HEPMC originated in the late 1990s as the community sought a flexible event record beyond legacy formats used by experiments like ALEPH, DELPHI, and OPAL at the Large Electron–Positron Collider. Early development involved contributors from CERN, DESY, and the LHC collaborations to accommodate generators including Pythia 6 and Herwig 6. The format evolved through major updates to support next-to-leading-order generators such as MC@NLO and Powheg Box, and to integrate with modern analysis stacks exemplified by ROOT and Rivet. Maintenance and releases have been coordinated with computing initiatives at CERN and community projects like HEPData and the HepForge hosting service.

Architecture and Data Model

HEPMC models events as a directed acyclic graph of vertices and particles. Each vertex connects incoming and outgoing particles, mirroring interaction points used in theoretical descriptions found in works by Feynman and implemented in generator frameworks like MadGraph5_aMC@NLO and CompHEP. Particle objects carry PDG identifiers standardized by the Particle Data Group, four-momenta consistent with conventions used in PDG (Particle Data Group) listings, status codes aligned with generators such as Pythia and Herwig, and optional attributes for polarization, color flow, and event weights. The event container stores run-level metadata including generator settings, cross-sections, and random-seed provenance used by services like GRIDPP and middleware developed in Worldwide LHC Computing Grid collaborations. The design allows serialization to multiple file formats and conversion to analysis-ready structures for frameworks like ROOT and validation tools such as Rivet.
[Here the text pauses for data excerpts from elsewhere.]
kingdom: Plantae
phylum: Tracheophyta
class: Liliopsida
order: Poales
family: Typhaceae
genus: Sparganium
File Formats and Interfaces

HEPMC historically provided ASCII and binary persistent representations; modern iterations emphasize compactness and interoperability with formats like ROOT trees and HDF5-backed pipelines used in projects at CERN and large experiments. Interfaces exist for direct integration with generators including Pythia, Herwig, Sherpa, MadGraph5_aMC@NLO, and Powheg Box via adapter layers. Bindings and converters facilitate transformation between HEPMC and older standards used by experiments such as CDF and D0, as well as interoperability with detector simulation toolkits like Geant4 and analysis environments at ATLAS (experiment) and CMS (experiment). Event weight handling supports schemes used in precision computations from collaborations like NNPDF and tools such as MCFM.

Usage and Applications

HEPMC underpins workflows across phenomenology, detector simulation, and experimental analysis. The format is used to pass events from generator suites like Pythia, Herwig, and Sherpa into detector simulators such as Geant4 and full reconstruction chains in ATLAS (experiment) and CMS (experiment). It is central to validation work with tools like Rivet and comparisons against results archived at HEPData. Phenomenologists employ HEPMC for studies with matrix-element generators including MadGraph5_aMC@NLO, CalcHEP, and CompHEP, and to feed parton distribution function fits referencing datasets from NNPDF and CTEQ. HEPMC records are also used in outreach and education via event displays and visualization tools developed in communities around CERN and national laboratories like Fermilab.

Tools and Ecosystem

A broad ecosystem surrounds HEPMC: converters and utilities hosted on platforms such as HepForge and integrated into continuous-integration pipelines at CERN; analysis adapters with ROOT and plotting tools used by ATLAS (experiment) and CMS (experiment); validation suites like Rivet and generator interface projects maintained by collaborations including the LHCb Collaboration and ALICE (A Large Ion Collider Experiment). Bindings and wrappers exist for scripting environments popular in the community, and packaging is provided by distributions and package managers used at CERN and national computing centers. Community governance and development follow collaborative models similar to other HEP infrastructure projects like Geant4 and ROOT.